The big picture: Woodward's interview explored Powell's trailblazing career, which saw him become the first Black national security adviser, in the Reagan administration, and first Black Joint Chiefs of Staff chair in the George H.W. Bush administration, during the first Gulf War against Iraq.

  • He notched another first as secretary of state in the George W. Bush administration during the second war against Iraq.

  • Woodward asked him about being described as "a reluctant warrior." "I am a reluctant warrior," Powell replied.

"I don't like wars. I don't want to be a warrior. But remember the other thing that is well-known about me and, that is, we go to a war, and I will do everything I can to beat the crap out of somebody and win it."

Powell

On Afghanistan, Powell said in the interview, recorded before the Taliban takeover, that he didn't have a problem with President Biden's decision to fully withdraw U.S. troops from the country.

  • "[We] can't beat these guys," Powell said. "You're never going to win.
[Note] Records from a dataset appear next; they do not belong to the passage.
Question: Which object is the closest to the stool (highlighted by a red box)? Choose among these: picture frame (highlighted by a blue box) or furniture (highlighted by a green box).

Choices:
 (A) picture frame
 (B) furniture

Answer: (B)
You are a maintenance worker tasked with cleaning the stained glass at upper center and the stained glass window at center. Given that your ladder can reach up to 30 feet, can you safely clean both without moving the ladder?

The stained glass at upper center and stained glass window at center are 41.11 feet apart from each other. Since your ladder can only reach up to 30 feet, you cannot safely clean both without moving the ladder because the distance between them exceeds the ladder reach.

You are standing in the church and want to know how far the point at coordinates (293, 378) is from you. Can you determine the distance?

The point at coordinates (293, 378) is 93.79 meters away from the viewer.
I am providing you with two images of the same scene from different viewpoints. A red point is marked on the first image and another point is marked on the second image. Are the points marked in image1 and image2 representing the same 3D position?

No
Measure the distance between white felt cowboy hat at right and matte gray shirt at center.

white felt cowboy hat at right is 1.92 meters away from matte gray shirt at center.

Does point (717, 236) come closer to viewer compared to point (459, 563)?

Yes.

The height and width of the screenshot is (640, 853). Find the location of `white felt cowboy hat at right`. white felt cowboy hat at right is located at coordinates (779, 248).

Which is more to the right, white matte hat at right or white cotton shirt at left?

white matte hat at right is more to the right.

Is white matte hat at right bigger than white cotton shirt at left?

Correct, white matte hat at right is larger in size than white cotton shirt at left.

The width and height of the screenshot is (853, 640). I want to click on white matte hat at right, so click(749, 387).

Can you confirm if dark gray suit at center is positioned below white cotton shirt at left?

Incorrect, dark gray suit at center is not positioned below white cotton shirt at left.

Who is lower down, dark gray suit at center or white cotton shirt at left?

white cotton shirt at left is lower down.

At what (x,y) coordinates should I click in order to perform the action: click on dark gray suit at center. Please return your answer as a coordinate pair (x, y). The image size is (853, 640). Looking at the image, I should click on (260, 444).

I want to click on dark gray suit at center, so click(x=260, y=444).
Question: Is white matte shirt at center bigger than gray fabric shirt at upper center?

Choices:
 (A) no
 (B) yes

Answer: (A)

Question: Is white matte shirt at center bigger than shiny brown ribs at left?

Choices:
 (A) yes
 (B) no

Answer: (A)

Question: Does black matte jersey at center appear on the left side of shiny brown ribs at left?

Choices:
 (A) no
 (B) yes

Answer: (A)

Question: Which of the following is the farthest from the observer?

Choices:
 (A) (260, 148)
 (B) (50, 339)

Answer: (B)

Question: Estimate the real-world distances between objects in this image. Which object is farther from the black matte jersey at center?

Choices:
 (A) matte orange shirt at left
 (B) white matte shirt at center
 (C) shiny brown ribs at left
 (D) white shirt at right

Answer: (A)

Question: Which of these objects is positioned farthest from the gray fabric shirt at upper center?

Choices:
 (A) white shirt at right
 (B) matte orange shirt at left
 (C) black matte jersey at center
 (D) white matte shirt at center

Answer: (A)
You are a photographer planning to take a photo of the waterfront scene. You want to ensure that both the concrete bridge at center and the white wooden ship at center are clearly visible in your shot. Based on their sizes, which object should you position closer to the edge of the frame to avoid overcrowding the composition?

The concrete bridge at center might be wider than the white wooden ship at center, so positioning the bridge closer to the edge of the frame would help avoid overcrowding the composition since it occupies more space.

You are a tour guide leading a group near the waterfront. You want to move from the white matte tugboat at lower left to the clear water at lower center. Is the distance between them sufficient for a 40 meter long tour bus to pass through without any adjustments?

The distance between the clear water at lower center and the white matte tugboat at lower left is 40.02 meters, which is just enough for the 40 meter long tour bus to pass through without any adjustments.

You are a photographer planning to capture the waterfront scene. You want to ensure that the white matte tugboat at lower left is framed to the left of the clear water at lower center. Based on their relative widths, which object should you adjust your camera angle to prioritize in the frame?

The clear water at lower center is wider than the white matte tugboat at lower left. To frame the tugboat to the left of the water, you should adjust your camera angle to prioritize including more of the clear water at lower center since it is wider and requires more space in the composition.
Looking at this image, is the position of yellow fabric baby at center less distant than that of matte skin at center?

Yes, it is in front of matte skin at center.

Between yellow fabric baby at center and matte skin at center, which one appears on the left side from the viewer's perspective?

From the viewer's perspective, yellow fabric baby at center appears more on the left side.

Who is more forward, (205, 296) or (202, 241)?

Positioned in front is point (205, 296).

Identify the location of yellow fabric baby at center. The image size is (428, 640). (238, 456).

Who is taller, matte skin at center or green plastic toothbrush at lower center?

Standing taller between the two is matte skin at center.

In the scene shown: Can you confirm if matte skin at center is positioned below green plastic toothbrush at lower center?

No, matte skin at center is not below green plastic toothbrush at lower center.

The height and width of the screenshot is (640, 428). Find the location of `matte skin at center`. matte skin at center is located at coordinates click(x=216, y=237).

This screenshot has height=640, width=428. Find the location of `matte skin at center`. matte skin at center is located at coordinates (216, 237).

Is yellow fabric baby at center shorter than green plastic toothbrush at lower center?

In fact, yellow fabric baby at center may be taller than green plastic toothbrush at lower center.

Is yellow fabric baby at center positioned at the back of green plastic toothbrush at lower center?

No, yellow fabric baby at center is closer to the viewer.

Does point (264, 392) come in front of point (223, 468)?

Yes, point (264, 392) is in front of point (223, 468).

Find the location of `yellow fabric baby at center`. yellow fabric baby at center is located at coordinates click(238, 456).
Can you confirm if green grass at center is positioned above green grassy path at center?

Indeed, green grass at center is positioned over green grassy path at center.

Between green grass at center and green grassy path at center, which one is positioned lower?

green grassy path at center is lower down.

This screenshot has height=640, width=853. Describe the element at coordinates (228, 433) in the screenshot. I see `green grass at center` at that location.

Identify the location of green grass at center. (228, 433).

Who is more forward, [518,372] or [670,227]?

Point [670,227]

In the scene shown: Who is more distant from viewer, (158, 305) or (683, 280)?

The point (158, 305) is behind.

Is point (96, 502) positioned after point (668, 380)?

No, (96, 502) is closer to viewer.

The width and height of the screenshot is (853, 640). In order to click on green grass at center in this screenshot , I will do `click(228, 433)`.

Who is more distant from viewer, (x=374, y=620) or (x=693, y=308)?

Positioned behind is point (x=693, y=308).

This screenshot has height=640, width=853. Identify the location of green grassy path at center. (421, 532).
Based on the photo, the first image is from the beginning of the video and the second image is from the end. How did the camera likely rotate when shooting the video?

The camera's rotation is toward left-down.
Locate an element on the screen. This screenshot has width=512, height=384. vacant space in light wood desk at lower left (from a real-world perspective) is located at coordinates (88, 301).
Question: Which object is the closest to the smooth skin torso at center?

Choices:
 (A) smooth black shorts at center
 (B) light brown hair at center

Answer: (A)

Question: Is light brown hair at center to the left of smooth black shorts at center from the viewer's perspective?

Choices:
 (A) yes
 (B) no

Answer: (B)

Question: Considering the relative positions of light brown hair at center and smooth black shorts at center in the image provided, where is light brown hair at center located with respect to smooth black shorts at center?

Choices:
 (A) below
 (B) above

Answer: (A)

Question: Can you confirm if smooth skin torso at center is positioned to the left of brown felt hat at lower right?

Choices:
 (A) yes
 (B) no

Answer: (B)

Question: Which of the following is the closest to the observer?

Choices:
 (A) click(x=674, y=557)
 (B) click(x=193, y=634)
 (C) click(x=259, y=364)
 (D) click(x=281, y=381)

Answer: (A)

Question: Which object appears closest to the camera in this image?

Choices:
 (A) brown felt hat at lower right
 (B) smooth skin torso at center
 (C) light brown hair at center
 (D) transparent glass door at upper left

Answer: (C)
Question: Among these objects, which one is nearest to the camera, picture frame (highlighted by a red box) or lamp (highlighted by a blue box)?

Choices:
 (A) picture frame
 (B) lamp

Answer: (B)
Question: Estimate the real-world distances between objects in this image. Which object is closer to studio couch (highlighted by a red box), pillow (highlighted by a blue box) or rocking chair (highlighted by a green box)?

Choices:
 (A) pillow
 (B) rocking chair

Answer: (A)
Afghans are going to win.

  • "They have hundreds willing to fight and die for this country of theirs. That’s why I don’t have any problem with us getting out of there."

Former President Trump came in for criticism from Powell, who last year revealed he'd vote for Biden because he said the then-president was "dangerous for our democracy."

The bottom line: After all of his experiences and the people that he'd met, Powell didn't hesitate when Woodward asked him who was the greatest person he'd known.

  • "It's Alma Powell," he said of his wife of 58 years. "She put up with a lot. She took care of the kids when I was ... running around. And she was always there for me, and she'd tell me, 'That's not a good idea.' She was usually right."